With Earth Day having been expanded this year to Earth Month, there has been increased talk about how everyone is doomed and the planet is going to be unlivable in x number of years unless global lifestyles change drastically. In these discussions, the three R’s inevitably come up: reuse, reduce, and recycle. Of the three, the most emphasis has been given to recycling, as shown by the proliferation of blue bins in alleys. Everybody knows how the process works; put plastics, paper, and metals in the bin, a blue truck takes all of it to a factory, and the material is reforged so it can be used again. It’s a win-win for everyone!

That is, until one considers that all of the factories are in the People’s Republic of China. Or rather, were in the PRC. In 2018, the Chinese Communist Party banned the import of any and all recycled goods that aren’t 99.5% free of contamination.  For the United States, which has historically exported a little less than 40% of its recyclables to China, this change has been devastating for the industry. Exports of recycled goods plummeted 95% in 2018 from its high of 716 million tons in 2016, and haven’t risen much since.. This change was made because wages in China have risen rapidly, so it is no longer profitable to ship in foreign trash and sort out each material by hand. Alongside that, their growing economy has led to them producing a tremendous amount of their own waste, so their capacity for recyclable materials is now being filled by domestic sources.

The ban on exports has had a crushing effect on the domestic industry. In cities across the U.S., recycling programs are being cut back. Philadelphia is the most extreme example; they went from selling recyclables for $67 a ton in 2012 to losing $40 per ton of trash they had to get rid of. Currently, the city is burning about half of the recycled materials it collects. Stories like this one are common across the country. The biggest reason recycling is unprofitable is because of the poor job the U.S. does in sorting its waste. In the U.S., single-stream recycling is used in almost 2/3rds of recycling programs; all plastics, metals, and paper is put into one bin. While this system makes things convenient, it also ensures that 25% of American recyclables are contaminated. People put garden houses and pizza boxes along with crumpled papers and bottles, which causes huge issues. It simply isn’t worth the cost to pay workers to sort everything, especially since they would have to be paid exponentially more than the Chinese workers that once did much of the job.
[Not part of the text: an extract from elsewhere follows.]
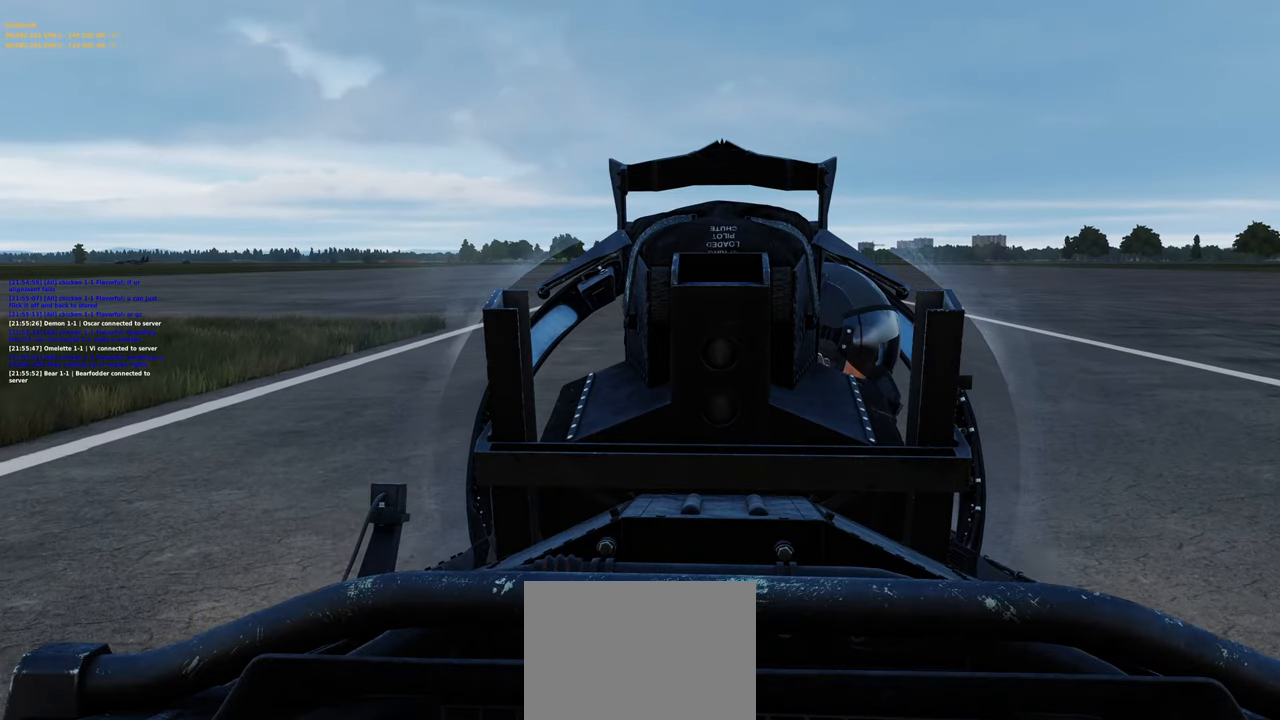
{"dt_ms": 500, "buttons": [], "left_stick": "center", "right_stick": "center", "events": []}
The only way to rectify this problem is to divide up recyclables by material. Of course, carefully sorting waste when people have things to do is easier said than done. This apathy also gives notice to a larger problem with recycling; it has done little to stop peoples’ destructive lifestyles. Over half of the plastic ever produced has been created in the last 18 years, even though the U.S. has grown more conscious of the environment than ever before. And even before the ban on exports to China, the nation was still recycling only 9% of the plastics produced, while the other 91% was burned or thrown into landfills.

Recycling is not a bad thing. But this year,  it is time to recognize that instead of trying to diminish the impact of the plastic thrown away, the focus should be on reducing the amount of materials used in the first place. Multiple regions have banned plastic straws and/or started taxing plastic products. Chicago, for instance, has a $0.07 tax on every bag at checkouts. Recycling works to alleviate a symptom of the developed world’s habits, but to prevent catastrophe, there needs to be a change with the culture of unthinking consumption.